Vamps; New Yorker Article; Capt. America
Having one of my favorite meals -- Leftover spaghetti with lots of Parmesan Cheese but no sauce, and raspberry juice to drink. Tomorrow I am taking the day off work and we'll be driving up to Michigan to go to my high school 20th reunion. Meanwhile...
- This is the website of author Pam Keesey. Ms. Keesey specializes in writing on female vampires. (I happen to have her book Vamps: An Illustrated History of the Femme Fatale right here.) I like the Theda Bara pic she has on the front of her site. I don't know exactly what happened to that guy, but I guess if you gotta go, at least you should go happy...
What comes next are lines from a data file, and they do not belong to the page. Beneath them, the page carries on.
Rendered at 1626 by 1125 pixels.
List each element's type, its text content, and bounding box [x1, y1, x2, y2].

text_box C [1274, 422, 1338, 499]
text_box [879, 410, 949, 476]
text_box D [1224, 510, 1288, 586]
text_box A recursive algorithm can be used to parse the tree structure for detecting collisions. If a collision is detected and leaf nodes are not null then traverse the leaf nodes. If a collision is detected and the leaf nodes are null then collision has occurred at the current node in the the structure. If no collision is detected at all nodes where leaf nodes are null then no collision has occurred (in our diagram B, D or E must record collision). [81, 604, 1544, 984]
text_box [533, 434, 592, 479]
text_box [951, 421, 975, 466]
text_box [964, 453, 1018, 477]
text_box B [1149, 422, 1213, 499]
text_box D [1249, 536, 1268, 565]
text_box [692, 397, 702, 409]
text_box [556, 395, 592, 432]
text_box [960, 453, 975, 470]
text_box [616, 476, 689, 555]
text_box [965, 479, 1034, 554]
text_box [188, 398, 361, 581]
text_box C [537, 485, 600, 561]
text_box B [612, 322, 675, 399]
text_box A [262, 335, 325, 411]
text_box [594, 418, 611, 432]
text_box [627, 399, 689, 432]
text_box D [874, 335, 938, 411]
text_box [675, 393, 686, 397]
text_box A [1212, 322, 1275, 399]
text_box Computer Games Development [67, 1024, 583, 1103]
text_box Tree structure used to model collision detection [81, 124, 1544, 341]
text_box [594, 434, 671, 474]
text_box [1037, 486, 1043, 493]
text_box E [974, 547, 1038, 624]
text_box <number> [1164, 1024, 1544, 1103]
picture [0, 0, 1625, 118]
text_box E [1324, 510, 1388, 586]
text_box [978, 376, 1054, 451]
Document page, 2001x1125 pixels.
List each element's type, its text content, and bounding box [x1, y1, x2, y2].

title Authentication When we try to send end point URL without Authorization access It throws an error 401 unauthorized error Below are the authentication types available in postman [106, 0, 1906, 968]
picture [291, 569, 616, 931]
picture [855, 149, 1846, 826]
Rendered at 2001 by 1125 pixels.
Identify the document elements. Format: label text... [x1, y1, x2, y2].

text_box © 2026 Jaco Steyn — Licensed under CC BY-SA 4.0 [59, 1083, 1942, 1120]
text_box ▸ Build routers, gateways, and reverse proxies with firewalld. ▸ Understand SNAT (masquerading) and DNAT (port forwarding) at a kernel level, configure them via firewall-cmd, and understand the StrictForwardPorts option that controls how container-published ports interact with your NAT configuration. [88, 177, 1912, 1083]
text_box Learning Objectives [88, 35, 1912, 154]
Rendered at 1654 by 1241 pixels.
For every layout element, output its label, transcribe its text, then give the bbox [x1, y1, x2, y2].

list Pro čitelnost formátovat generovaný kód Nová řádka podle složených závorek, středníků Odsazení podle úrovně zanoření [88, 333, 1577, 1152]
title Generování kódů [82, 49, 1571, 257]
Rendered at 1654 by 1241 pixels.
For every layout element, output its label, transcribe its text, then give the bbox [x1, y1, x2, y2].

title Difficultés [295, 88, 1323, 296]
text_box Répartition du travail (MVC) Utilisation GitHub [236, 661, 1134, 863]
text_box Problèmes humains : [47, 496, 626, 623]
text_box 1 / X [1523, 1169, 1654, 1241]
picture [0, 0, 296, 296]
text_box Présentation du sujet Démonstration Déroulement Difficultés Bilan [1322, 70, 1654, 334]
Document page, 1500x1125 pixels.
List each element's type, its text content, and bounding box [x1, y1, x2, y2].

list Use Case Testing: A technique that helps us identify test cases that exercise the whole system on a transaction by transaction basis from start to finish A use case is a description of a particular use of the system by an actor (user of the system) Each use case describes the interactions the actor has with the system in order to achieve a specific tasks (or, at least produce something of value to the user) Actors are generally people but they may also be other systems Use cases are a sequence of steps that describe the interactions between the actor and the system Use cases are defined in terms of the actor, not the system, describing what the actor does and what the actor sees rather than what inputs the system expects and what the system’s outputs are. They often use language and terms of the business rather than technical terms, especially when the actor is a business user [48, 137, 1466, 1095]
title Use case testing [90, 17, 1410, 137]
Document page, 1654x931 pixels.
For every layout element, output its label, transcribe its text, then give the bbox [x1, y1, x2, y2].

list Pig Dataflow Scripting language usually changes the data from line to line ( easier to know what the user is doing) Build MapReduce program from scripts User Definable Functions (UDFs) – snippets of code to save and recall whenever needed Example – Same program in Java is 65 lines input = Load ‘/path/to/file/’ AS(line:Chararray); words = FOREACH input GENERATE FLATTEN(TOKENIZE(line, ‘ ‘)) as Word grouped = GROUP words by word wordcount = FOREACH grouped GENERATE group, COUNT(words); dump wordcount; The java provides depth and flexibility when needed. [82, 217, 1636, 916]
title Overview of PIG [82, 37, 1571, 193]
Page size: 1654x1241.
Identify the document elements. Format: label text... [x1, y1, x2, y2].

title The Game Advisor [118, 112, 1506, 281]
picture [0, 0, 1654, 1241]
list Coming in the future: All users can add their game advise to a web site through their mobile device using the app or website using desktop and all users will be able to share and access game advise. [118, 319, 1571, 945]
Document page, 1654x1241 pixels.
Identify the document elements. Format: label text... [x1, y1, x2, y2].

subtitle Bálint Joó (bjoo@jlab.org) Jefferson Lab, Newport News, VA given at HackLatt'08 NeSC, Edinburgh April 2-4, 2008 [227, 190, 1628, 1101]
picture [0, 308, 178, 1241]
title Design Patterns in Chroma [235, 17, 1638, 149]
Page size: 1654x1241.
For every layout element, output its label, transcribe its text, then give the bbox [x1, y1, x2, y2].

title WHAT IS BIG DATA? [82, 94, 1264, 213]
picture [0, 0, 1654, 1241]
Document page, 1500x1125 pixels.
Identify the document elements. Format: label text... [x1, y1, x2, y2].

- A&LD listed a good New Yorker article on Wikipedia. Excerpt: What can be said for an encyclopedia that is sometimes right, sometimes wrong, and sometimes illiterate? When I showed the Harvard philosopher Hilary Putnam his entry, he was surprised to find it as good as the one in the Stanford Encyclopedia of Philosophy. He was flabbergasted when he learned how Wikipedia worked. “Obviously, this was the work of experts,” he said. In the nineteen-sixties, William F. Buckley, Jr., said that he would sooner “live in a society governed by the first two thousand names in the Boston telephone directory than in a society governed by the two thousand faculty members of Harvard University.” On Wikipedia, he might finally have his wish. How was his page? Essentially on target, he said. All the same, Buckley added, he would prefer that those anonymous two thousand souls govern, and leave the encyclopedia writing to the experts.
- Here's an excellent essay on Captain America. And this is one of the reasons that I just love Stan Lee: When the original Avengers decided it was time for them to all go their separate ways, Captain America was chosen to lead the NEW team, one composed of three former criminals who now sought to make up for their past crimes: Hawkeye (formerly an Iron Man villain), Quicksilver and the Scarlet Witch (both former members of Magneto’s Brotherhood of Mutants). Stan Lee loosely referred to this group of “Cap’s Kooky Quartet.”